[Problem details]
Render every text line of the data below as a Markdown table with the columns "Row" and "Line", numbering the rows in order. Leave out blank lines and the pictures.

[Material shown]
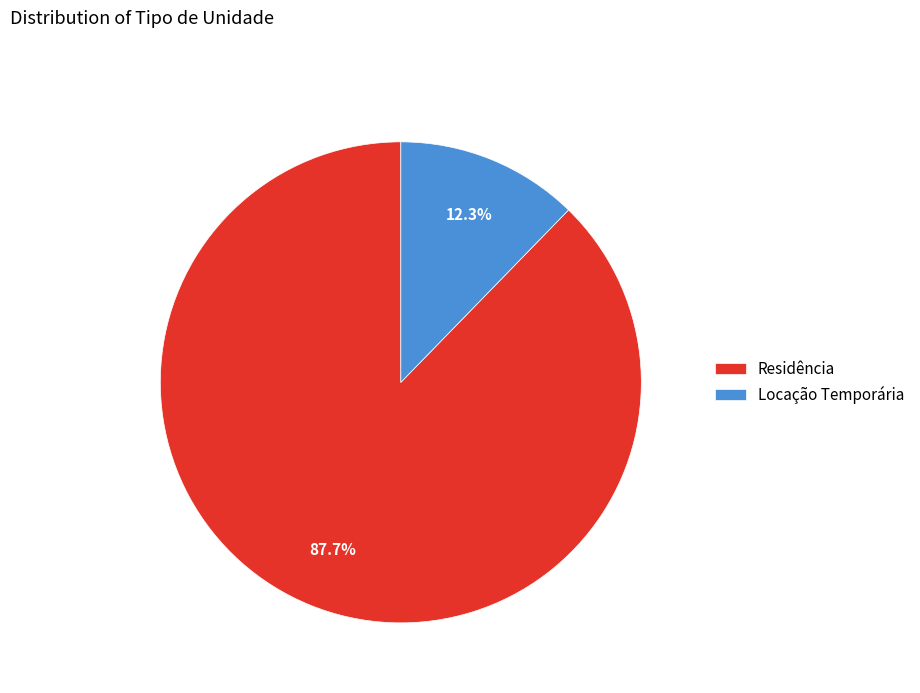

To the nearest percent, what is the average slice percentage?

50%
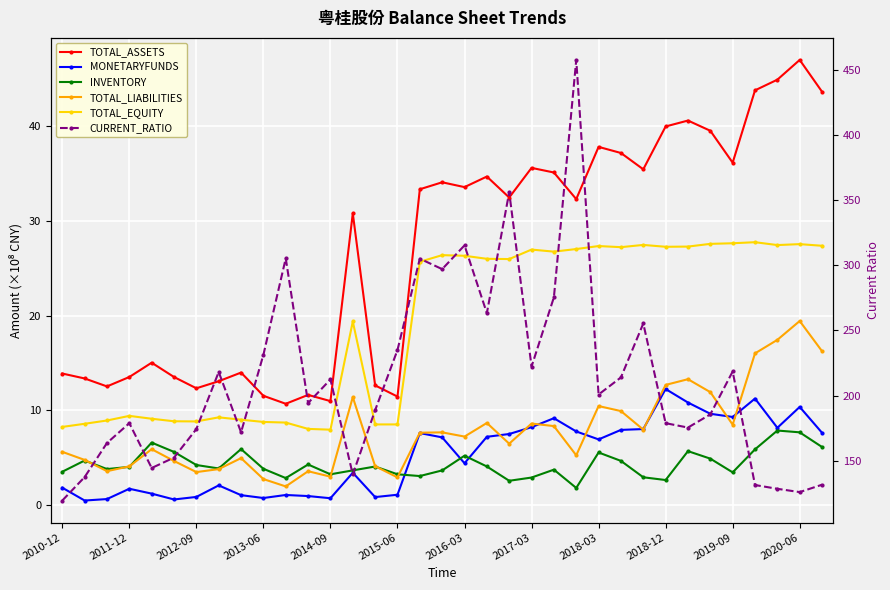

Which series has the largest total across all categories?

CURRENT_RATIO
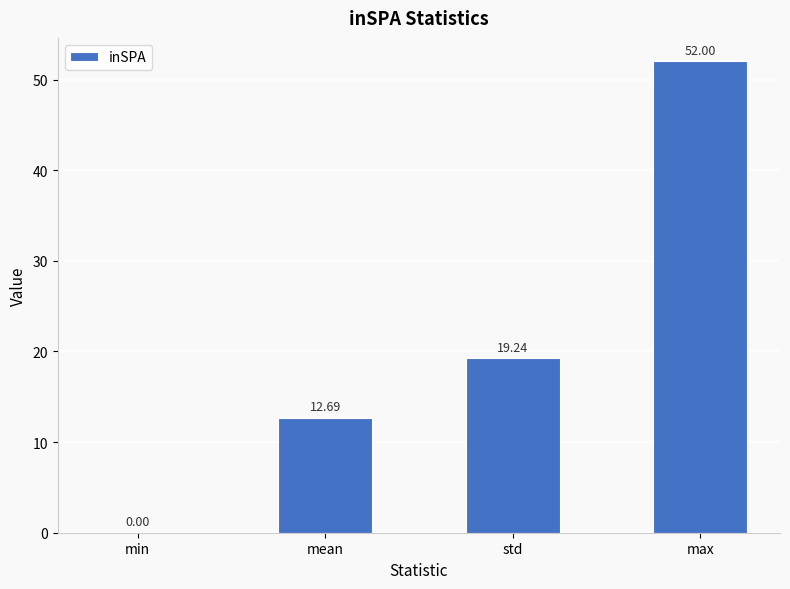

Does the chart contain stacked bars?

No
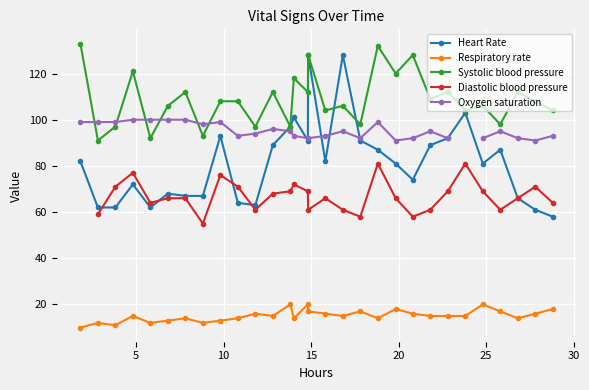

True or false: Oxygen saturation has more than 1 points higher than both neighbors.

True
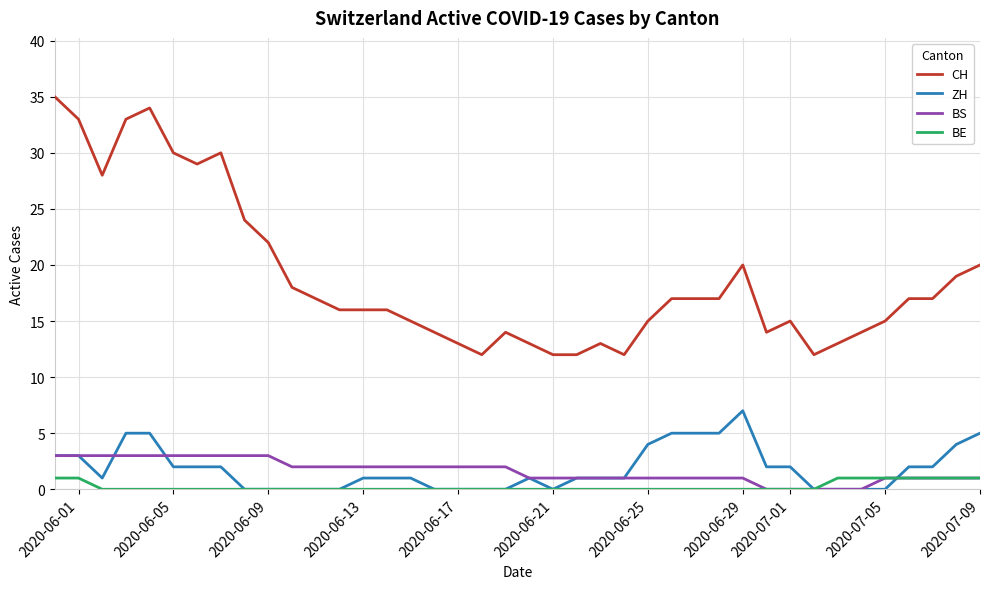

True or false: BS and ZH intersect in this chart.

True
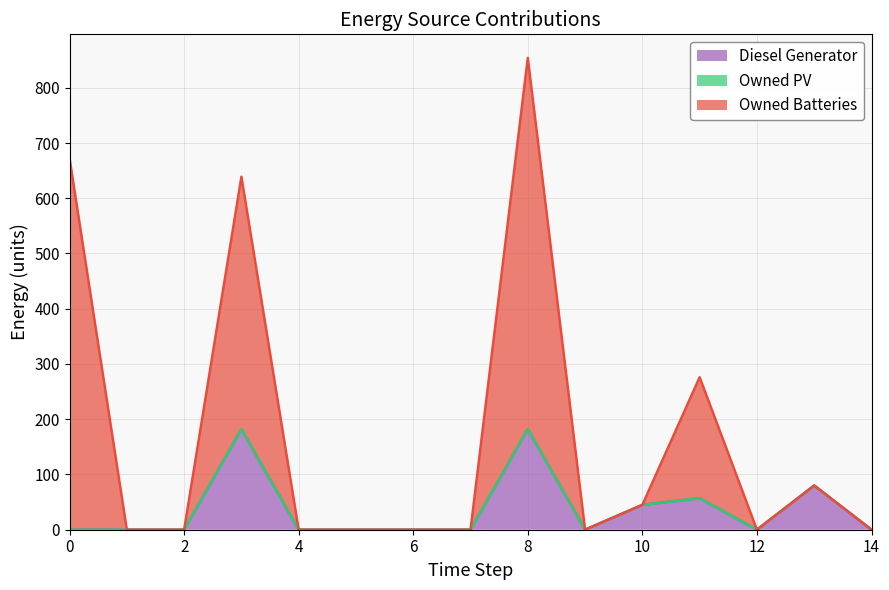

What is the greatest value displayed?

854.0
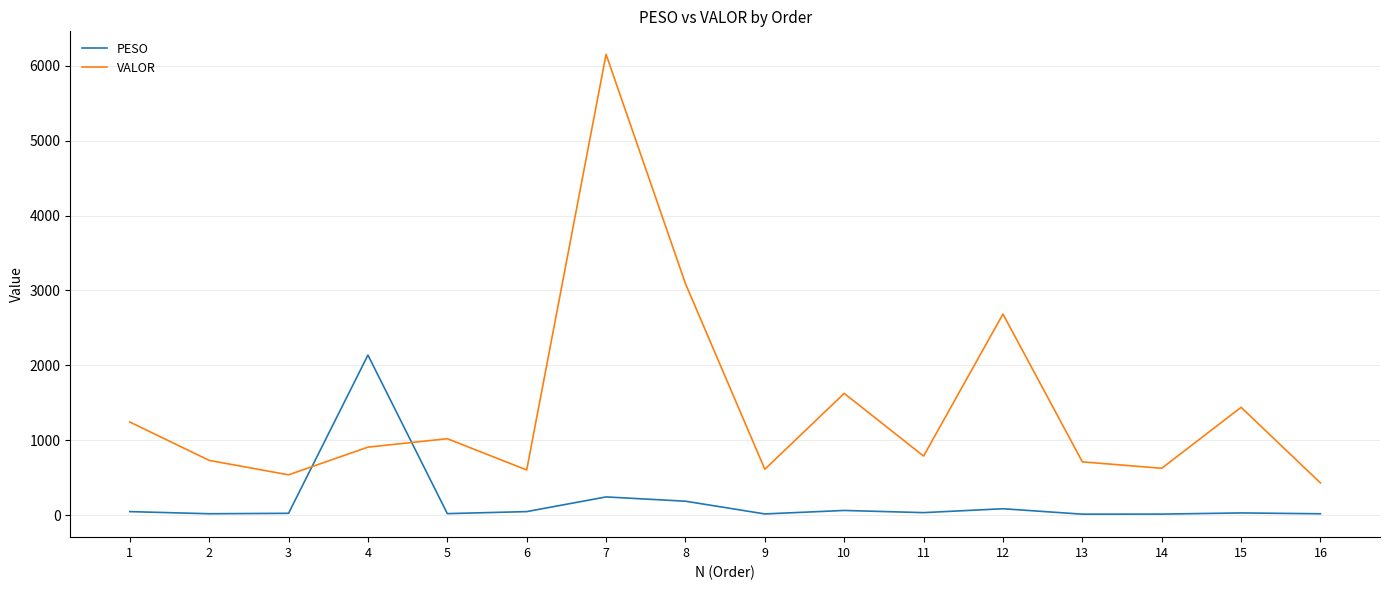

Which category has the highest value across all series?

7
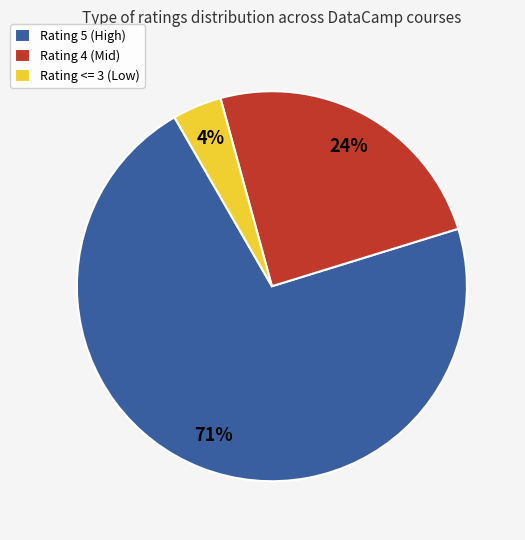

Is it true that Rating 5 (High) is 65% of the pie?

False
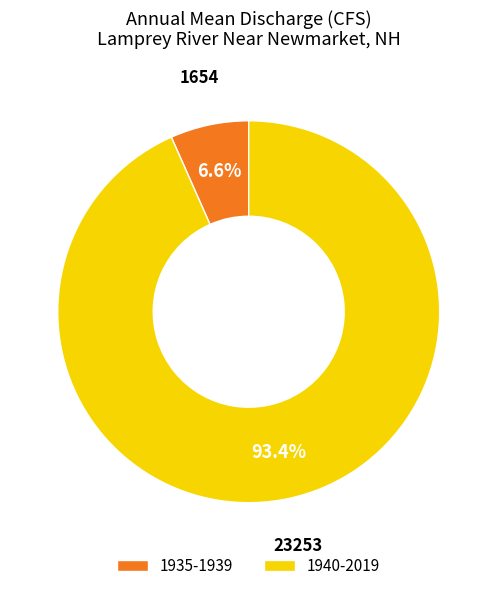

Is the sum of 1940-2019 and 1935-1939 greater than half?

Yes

[Reply to the exercise]
| Row | Line |
|---|---|
| 1 | To the nearest percent, what is the average slice percentage? |
| 2 | 50% |
| 3 | Which series has the largest total across all categories? |
| 4 | CURRENT_RATIO |
| 5 | Does the chart contain stacked bars? |
| 6 | No |
| 7 | True or false: Oxygen saturation has more than 1 points higher than both neighbors. |
| 8 | True |
| 9 | True or false: BS and ZH intersect in this chart. |
| 10 | True |
| 11 | What is the greatest value displayed? |
| 12 | 854.0 |
| 13 | Which category has the highest value across all series? |
| 14 | 7 |
| 15 | Is it true that Rating 5 (High) is 65% of the pie? |
| 16 | False |
| 17 | Is the sum of 1940-2019 and 1935-1939 greater than half? |
| 18 | Yes |